## Document passage
____

6 Comments | This entry was posted on Apr 11 2011

Social Marketing has revolutionized business.  The ability to reach, communicate, and build relationships with customers has never been more accessible (at little or no cost) than it is today.  Far from a “flash in the pan” gimmick, social media marketing using tools such as Twitter and Facebook are here to stay, at least for the foreseeable future or until the next generation of marketing emerges.  The company that engages in intentional social media marketing is vastly extending its reach and its potential client base.

____

## Records provided
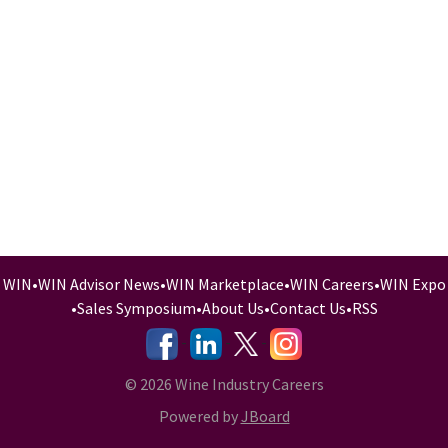
WIN
•
WIN Advisor News
•
WIN Marketplace
•
WIN Careers
•
WIN Expo
•
Sales Symposium
•
About Us
•
Contact Us
•
RSS
-
-
-
© 2026 Wine Industry Careers
Powered by
JBoard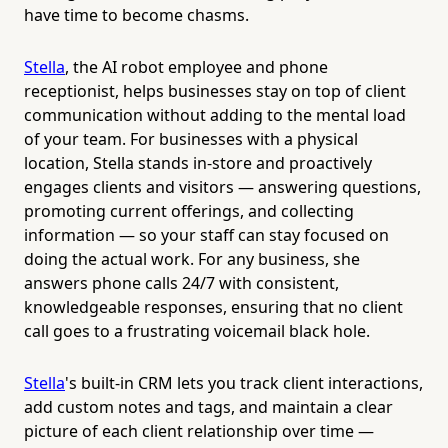
have time to become chasms.
Stella
, the AI robot employee and phone
receptionist, helps businesses stay on top of client
communication without adding to the mental load
of your team. For businesses with a physical
location, Stella stands in-store and proactively
engages clients and visitors — answering questions,
promoting current offerings, and collecting
information — so your staff can stay focused on
doing the actual work. For any business, she
answers phone calls 24/7 with consistent,
knowledgeable responses, ensuring that no client
call goes to a frustrating voicemail black hole.
Stella
's built-in CRM lets you track client interactions,
add custom notes and tags, and maintain a clear
picture of each client relationship over time —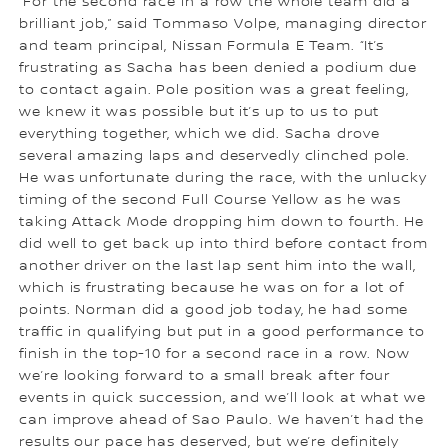
“For the second race in a row the whole team did a
brilliant job,” said Tommaso Volpe, managing director
and team principal, Nissan Formula E Team. “It’s
frustrating as Sacha has been denied a podium due
to contact again. Pole position was a great feeling,
we knew it was possible but it’s up to us to put
everything together, which we did. Sacha drove
several amazing laps and deservedly clinched pole.
He was unfortunate during the race, with the unlucky
timing of the second Full Course Yellow as he was
taking Attack Mode dropping him down to fourth. He
did well to get back up into third before contact from
another driver on the last lap sent him into the wall,
which is frustrating because he was on for a lot of
points. Norman did a good job today, he had some
traffic in qualifying but put in a good performance to
finish in the top-10 for a second race in a row. Now
we’re looking forward to a small break after four
events in quick succession, and we’ll look at what we
can improve ahead of Sao Paulo. We haven’t had the
results our pace has deserved, but we’re definitely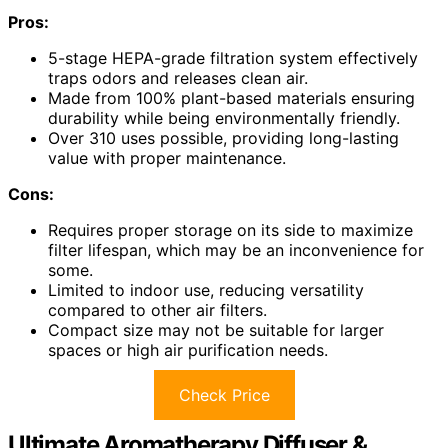
Pros:
5-stage HEPA-grade filtration system effectively
traps odors and releases clean air.
Made from 100% plant-based materials ensuring
durability while being environmentally friendly.
Over 310 uses possible, providing long-lasting
value with proper maintenance.
Cons:
Requires proper storage on its side to maximize
filter lifespan, which may be an inconvenience for
some.
Limited to indoor use, reducing versatility
compared to other air filters.
Compact size may not be suitable for larger
spaces or high air purification needs.
Check Price
Ultimate Aromatherapy Diffuser &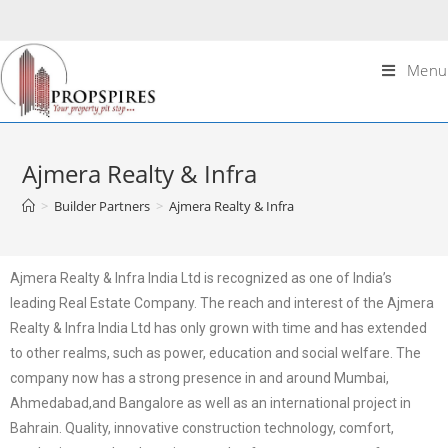
Menu
Ajmera Realty & Infra
>
Builder Partners
>
Ajmera Realty & Infra
Ajmera Realty & Infra India Ltd is recognized as one of India’s
leading Real Estate Company. The reach and interest of the Ajmera
Realty & Infra India Ltd has only grown with time and has extended
to other realms, such as power, education and social welfare. The
company now has a strong presence in and around Mumbai,
Ahmedabad,and Bangalore as well as an international project in
Bahrain. Quality, innovative construction technology, comfort,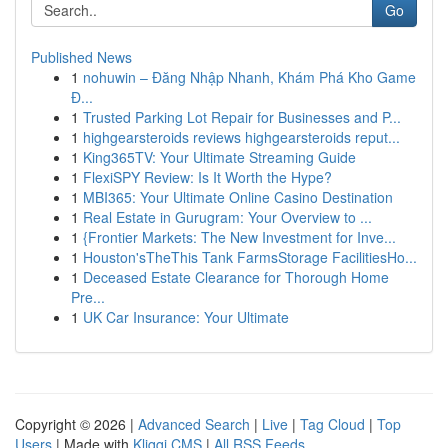
Go
Published News
1
nohuwin – Đăng Nhập Nhanh, Khám Phá Kho Game
Đ...
1
Trusted Parking Lot Repair for Businesses and P...
1
highgearsteroids reviews highgearsteroids reput...
1
King365TV: Your Ultimate Streaming Guide
1
FlexiSPY Review: Is It Worth the Hype?
1
MBI365: Your Ultimate Online Casino Destination
1
Real Estate in Gurugram: Your Overview to ...
1
{Frontier Markets: The New Investment for Inve...
1
Houston'sTheThis Tank FarmsStorage FacilitiesHo...
1
Deceased Estate Clearance for Thorough Home
Pre...
1
UK Car Insurance: Your Ultimate
Copyright © 2026 |
Advanced Search
|
Live
|
Tag Cloud
|
Top
Users
| Made with
Kliqqi CMS
|
All RSS Feeds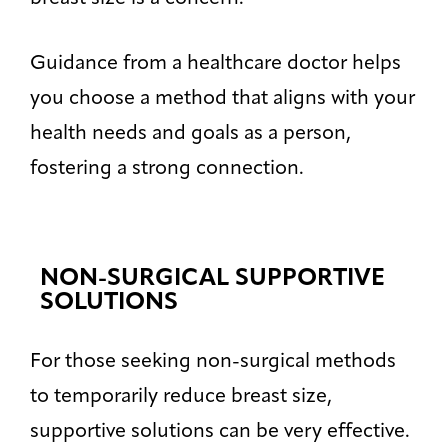
Guidance from a healthcare doctor helps
you choose a method that aligns with your
health needs and goals as a person,
fostering a strong connection.
NON-SURGICAL SUPPORTIVE
SOLUTIONS
For those seeking non-surgical methods
to temporarily reduce breast size,
supportive solutions can be very effective.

____

Please name the two tools that the passage on social marketing gives as examples of social media marketing.

Twitter and Facebook.